Late bloomer McCluskey ready for breakout senior season

After a late start to the sport and an injury-riddled career, she has the NCAA Championship on her mind.

Senior sprinter and jumper Jimmia McCluskey switched from basketball to track & field as a freshman in high school. She now hopes to compete at the NCAA Championships during her final college season. GENEVA HEFFERNAN | ASST. PHOTO EDITOR

When she was a freshman in high school, Jimmia McCluskey had a false start in her first race at the conference meet.

“At first I was angry with her for false starting,” said John Mobley, McCluskey’s coach at Aberdeen High School in Maryland. “But then I had to think about the fact that her freshman year, she didn’t start running until the middle of  April and it was two weeks before our championship and she had not only qualified, but she was in the finals. That wowed me.”

McCluskey was the first athlete Mobley coached to make the finals after training and competing in an event for only two weeks. He remembers that moment because he knew then that she was someone special.

In 2008, two years before that false start, McCluskey was first encouraged to try out for her school’s track & field team.

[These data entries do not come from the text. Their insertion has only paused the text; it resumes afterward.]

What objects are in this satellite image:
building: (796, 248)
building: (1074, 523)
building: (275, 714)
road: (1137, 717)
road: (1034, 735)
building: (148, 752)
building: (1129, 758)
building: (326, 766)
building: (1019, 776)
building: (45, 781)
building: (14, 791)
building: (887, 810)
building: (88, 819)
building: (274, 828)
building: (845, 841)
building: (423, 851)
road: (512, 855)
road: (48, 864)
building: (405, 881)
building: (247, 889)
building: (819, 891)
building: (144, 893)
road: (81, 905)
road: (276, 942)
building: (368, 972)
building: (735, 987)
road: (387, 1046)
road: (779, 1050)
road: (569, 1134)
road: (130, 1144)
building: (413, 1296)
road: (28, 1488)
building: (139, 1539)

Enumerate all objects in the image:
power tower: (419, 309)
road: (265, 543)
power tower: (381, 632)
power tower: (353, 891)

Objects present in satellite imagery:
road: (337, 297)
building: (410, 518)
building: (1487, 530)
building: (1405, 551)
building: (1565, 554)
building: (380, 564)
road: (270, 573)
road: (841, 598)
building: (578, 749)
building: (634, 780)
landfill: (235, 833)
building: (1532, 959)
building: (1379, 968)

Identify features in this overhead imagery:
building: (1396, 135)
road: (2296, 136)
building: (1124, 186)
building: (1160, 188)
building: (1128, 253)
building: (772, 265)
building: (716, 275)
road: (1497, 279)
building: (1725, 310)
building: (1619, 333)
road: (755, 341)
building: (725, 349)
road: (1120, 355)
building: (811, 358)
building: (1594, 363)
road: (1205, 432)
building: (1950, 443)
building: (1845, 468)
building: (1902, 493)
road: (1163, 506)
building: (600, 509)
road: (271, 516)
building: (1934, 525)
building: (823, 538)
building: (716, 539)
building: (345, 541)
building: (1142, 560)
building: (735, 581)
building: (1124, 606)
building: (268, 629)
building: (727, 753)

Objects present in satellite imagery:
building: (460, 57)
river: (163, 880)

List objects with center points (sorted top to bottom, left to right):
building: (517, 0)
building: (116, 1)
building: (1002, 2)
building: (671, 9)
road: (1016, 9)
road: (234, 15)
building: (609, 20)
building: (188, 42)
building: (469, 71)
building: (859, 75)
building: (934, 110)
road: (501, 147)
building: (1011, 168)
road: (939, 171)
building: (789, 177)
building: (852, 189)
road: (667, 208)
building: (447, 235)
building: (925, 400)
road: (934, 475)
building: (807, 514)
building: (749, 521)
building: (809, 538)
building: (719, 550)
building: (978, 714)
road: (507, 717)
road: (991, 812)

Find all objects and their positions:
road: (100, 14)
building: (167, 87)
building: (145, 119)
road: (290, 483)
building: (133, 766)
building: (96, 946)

“I was playing basketball at the time but the track coaches were like, ‘Oh, you seem fast, you should try out for track,’” McCluskey said. “And from then on I did track.”

GENEVA HEFFERNAN | ASST. PHOTO EDITOR
Senior sprinter and jumper Jimmia McCluskey concentrates in blocks at a recent practice at the Pavilion. McCluskey placed first in the 60-meter dash on Dec. 9, 2016. GENEVA HEFFERNAN | ASST. PHOTO EDITOR

At first, she wasn’t sold on the sport. McCluskey didn’t see track & field as a realistic, competitive sport for her until she attended the Junior Olympics with her Amateur Athletic Union team in 2009 and compared her abilities to the other athletes.

Now, in her last season as an Owl, McCluskey is again looking at the possibilities track & field can bring her, this time on a larger scale.

With her eyes set on competing at the 2017 NCAA Championship and setting personal records in all of her events, McCluskey is on the right track. For the first time in her collegiate career, she started the season on the active roster without an injury. McCluskey had to deal with hamstring injuries during her first three years at Temple.

While her body is in good shape, in order to accomplish her goals, McCluskey will have to overcome her mind.

“I knew I was able to do certain things, but sometimes my nerves and confidence would hold me back from actually doing what I knew my standards were and what I could be doing,” McCluskey said. “That is one of the things I’ve been trying to build on over the years.”

In the only meet she’s competed in this season, McCluskey got first place in the 60-meter dash and missed her personal record by .03 seconds. That finish has assistant coach Tramaine Ellison excited about what McCluskey could be able to accomplish this season.

“At the meet she competed at she said something that every coach wants to hear,” Ellison said. “She said she was upset, and I asked, ‘Why?’ And she said because she wanted a chance to run again so she could fix her mistakes. The fact that she knew if she had a chance to run another round that she could have bettered tells me that she is very tuned into her training and she knows where she is in her season.”

In addition to the 60, McCluskey will also compete in the long jump, the 100 meter and the 200 meter for the Owls.

After she graduates, McCluskey plans to pursue a career in recreational therapy and continue to compete in track & field. McCluskey wants to be sure she will be remembered before she leaves.

“I want to make my mark here at Temple,” she said. “I want to have something good next to my name and I want to represent Temple in a good way as far as athleticism and academics.”